Partageant sa vie entre la France et Tahiti, la franco-sino-tahitienne Yiling Changues, à la fois graphiste, illustratrice et artiste, a déjà participé à deux expositions au fenua, dont celle toute personnelle inaugurée hier jeudi 6 mai à la galerie Winkler intitulée « Iho vahine ». Elle y explore avec justesse et poésie la nature féminine polynésienne via une pratique du dessin à l’encre particulièrement maîtrisée et originale, tout en questionnant le prisme du mythe de la vahine véhiculé par l’histoire coloniale. Le message porté par Yiling : que chaque femme polynésienne puisse se construire un autre modèle féminin à son image : multiple et solidement ancrée entre nature et culture.

Fascinés, on plonge dans l’univers de Yiling Changues aussi instantanément que dans un poème, à la fois pictural et littéraire. Mêlant réalisme et onirisme, nature et culture, dessins et texte, l’artiste et illustratrice franco-sino-tahitienne s’inscrit dans la lignée de femmes artistes contemporaines particulièrement talentueuses. Elle présente une trentaine d’œuvres, « des encres sur papier, pastel gras, crayons de couleur sur papier, et quelques acryliques sur toile ». Les œuvres de Yiling Changues font la part belle aux corps féminins résolument authentiques, immergés dans une nature polynésienne généreuse, foisonnante et cosmogonique telle« Rumia », réinterprétation toute personnelle du mythe de la création.

───

▶ [CE QU'IL FAUT FAIRE]
Répondez à ces questions sur le texte sur l'exposition « Iho vahine » :
1. Dans quelle galerie l'exposition a-t-elle été inaugurée ?
2. Combien d'œuvres l'artiste y présente-t-elle ?
3. Quelle œuvre est une réinterprétation toute personnelle du mythe de la création ?
Les données n'ont aucun rapport avec le texte sur l'exposition « Iho vahine ».

───

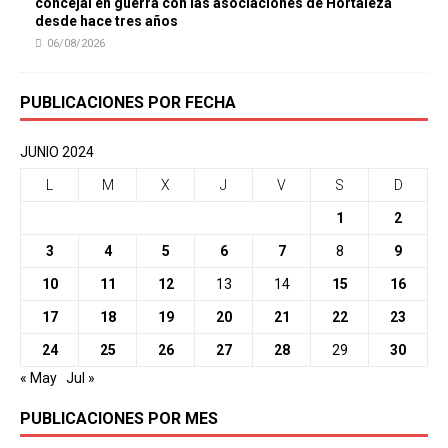
concejal en guerra con las asociaciones de Hortaleza
desde hace tres años
06/08/2026
PUBLICACIONES POR FECHA
JUNIO 2024
L
M
X
J
V
S
D
1
2
3
4
5
6
7
8
9
10
11
12
13
14
15
16
17
18
19
20
21
22
23
24
25
26
27
28
29
30
« May
Jul »
PUBLICACIONES POR MES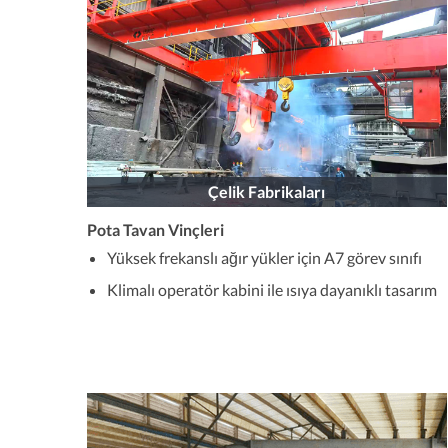
Çelik Fabrikaları
Pota Tavan Vinçleri
Yüksek frekanslı ağır yükler için A7 görev sınıfı
Klimalı operatör kabini ile ısıya dayanıklı tasarım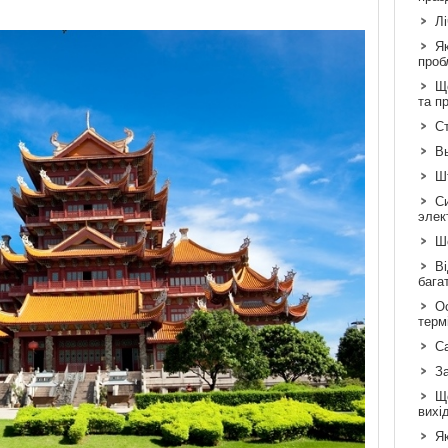
Л
Я
проб
Що
та п
Ст
В
Шт
С
элек
Шо
Ві
бага
Ос
терм
С
З
Щ
вихі
Як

───

▶ [RÉPONSE]
1. À la galerie Winkler.
2. Une trentaine.
3. « Rumia ».